§ ATIVIDADE
Digite novamente, do começo ao fim e sem nenhuma alteração, o texto sobre gráficos de dispersão.

-------- TEXTO DA PÁGINA

10.5 Gráficos de dispersão

(https://mda.tools/docs/datasets--simple-plots.html)

library(mdatools)
#removendo linhas ou coluns por nome
attr(univ, "name") = "Tucunaré"
attr(univ, "xaxis.name") = "Eixo X"
attr(univ, "yaxis.name") = "Eixo Y"
par(mfrow = c(1,2))
# show plot for the whole dataset (columns 1 and 2 will be taken)
mdaplot(univ, type = "p")
# subset the dataset and keep only columns 6 and 7 and then make a plot
mdaplot(mda.subset(univ, select = c(1,2)), type = "p")

par(mfrow = c(2,2))
# show Height vs Weight and color points by the Beer consumption
mdaplot(univ, type = "p", cgroup = univ_all[, var])
# do the same but do not show colorbar
mdaplot(univ, type = "p", cgroup = univ_all[, var],
        show.colorbar = FALSE)
# do the same but use grayscale color map
mdaplot(univ, type = "p", cgroup = univ_all[, var], colmap = "gray")

----------------
-------- LINHAS DE DADOS

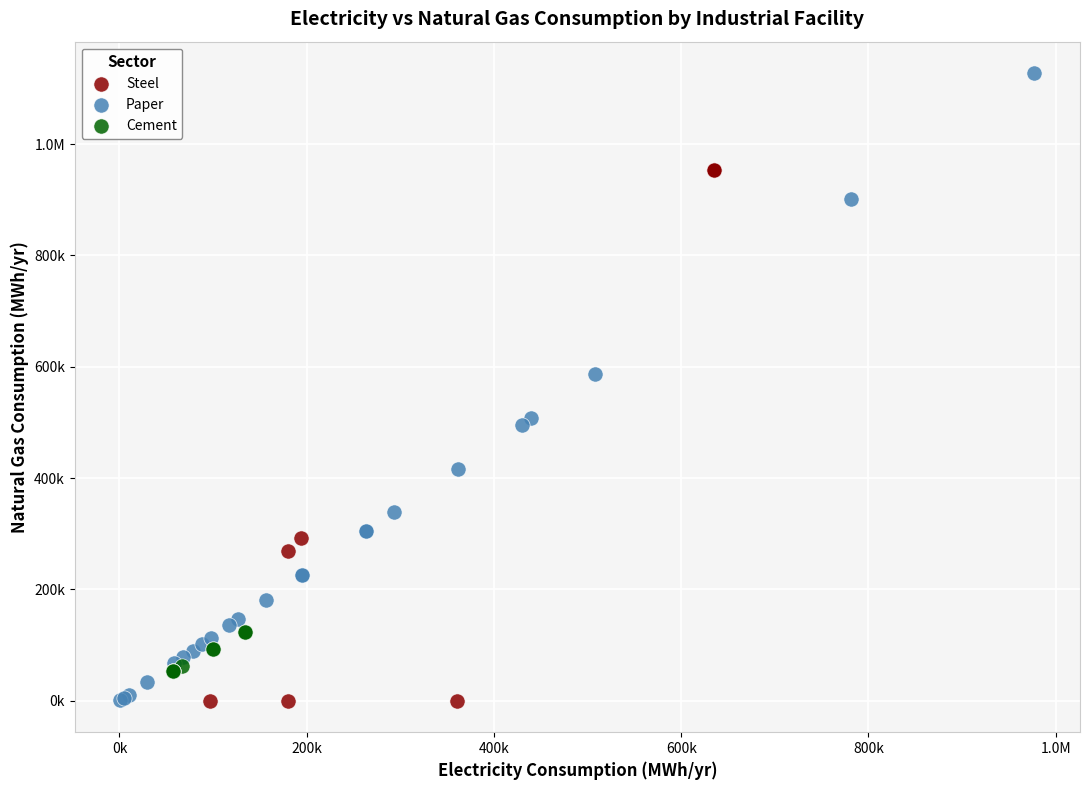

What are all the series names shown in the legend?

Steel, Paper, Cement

----------------
-------- LINHAS DE DADOS

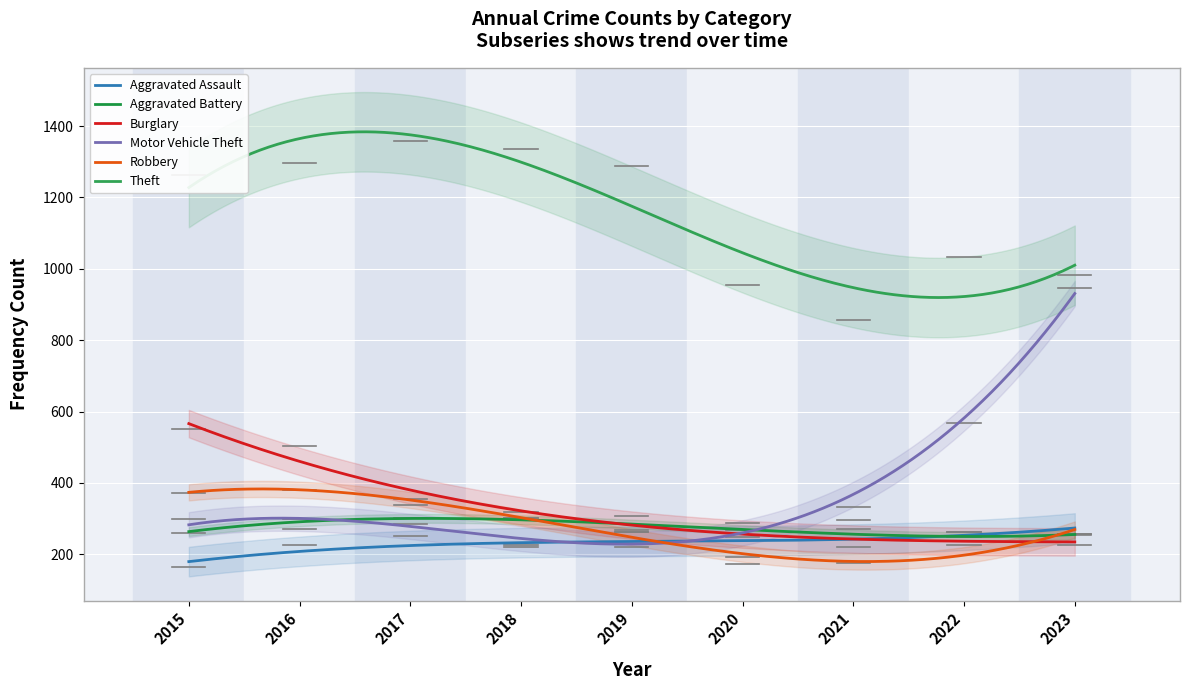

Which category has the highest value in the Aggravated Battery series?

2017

----------------

§ RESPOSTA ABAIXO
10.5 Gráficos de dispersão

(https://mda.tools/docs/datasets--simple-plots.html)

library(mdatools)
#removendo linhas ou coluns por nome
attr(univ, "name") = "Tucunaré"
attr(univ, "xaxis.name") = "Eixo X"
attr(univ, "yaxis.name") = "Eixo Y"
par(mfrow = c(1,2))
# show plot for the whole dataset (columns 1 and 2 will be taken)
mdaplot(univ, type = "p")
# subset the dataset and keep only columns 6 and 7 and then make a plot
mdaplot(mda.subset(univ, select = c(1,2)), type = "p")

par(mfrow = c(2,2))
# show Height vs Weight and color points by the Beer consumption
mdaplot(univ, type = "p", cgroup = univ_all[, var])
# do the same but do not show colorbar
mdaplot(univ, type = "p", cgroup = univ_all[, var],
        show.colorbar = FALSE)
# do the same but use grayscale color map
mdaplot(univ, type = "p", cgroup = univ_all[, var], colmap = "gray")